Discussion
This study examines the distribution of clinically known and occult nodal disease in neck dissection specimens of patients with p16+ve OPSCC who have undergone primary treatment with TORS/TOLM and ND. The data reaffirms previously reported data on the importance of including levels II, III and IV in ND for any cN+ve p16+ve OPSCC, although the volume of previously published literature is low 9-11. The frequency of occult node metastasis in patients staged overall as cN0 (four of nine NDs, 44%) underlines the importance of sound oncological surgical technique when undertaking selective neck dissection in this cohort. There is no place for limiting the neck dissection to levels II and III; levels II, III and IV is the minimum neck dissection patients should be offered regardless of the absence of clinical disease in prior echelon levels.

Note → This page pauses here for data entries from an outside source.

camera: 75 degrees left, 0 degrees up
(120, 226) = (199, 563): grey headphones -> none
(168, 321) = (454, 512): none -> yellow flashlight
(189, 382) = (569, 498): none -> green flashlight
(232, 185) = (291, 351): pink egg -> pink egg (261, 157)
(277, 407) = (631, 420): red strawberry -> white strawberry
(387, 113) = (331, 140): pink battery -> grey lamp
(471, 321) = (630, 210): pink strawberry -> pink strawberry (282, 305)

Three other studies previously published have examined the nodal distribution specific to p16+ve disease 9, 10, 12, with just one comparing the breakdown of clinically known and occult nodes 10. Previous studies had examined the distribution pattern of known and occult OPSCC nodal disease irrespective of p16 status,4, 13-17 with HPV only relatively recently demarcated as a disease subtype with a specific natural history and transmission.3 A recent Zenga et al. study examined a cohort of 324 pN+ve p16+ve OPSCC patients; however this study did not assess the distribution of LNs by neck level.11
The data we report here is consistent with studies reporting the frequency of occult lymph node metastasis in equivalent patient groups in level II (24-80%), level III (0-60%), and level IV nodes (0-27%).4, 10, 15, 17 The reported frequency of all LN metastasis are 76-90% for level II, 22-50% for level III and 9-14% for level IV which are comparable with our data. 4, 9, 10, 12, 13, 17. The insight gained from this study is similar to Amsbaugh et al who compared nodal distribution frequency in p16+ve and p16-ve OPSCC,12 but which only examined the distribution of cN+ve LNs. This found that the distribution of nodes in p16+ve disease was not significantly different to an historical Lindbergh study on overall nodal distributions in OPSCC conducted prior to establishment of the HPV aetiology.13 However, the Amsbaugh et al study had a 67% rate of smokers, introducing a confounding risk factor compared to our cohort with only 39% of patients reporting as current or significant smokers in the past.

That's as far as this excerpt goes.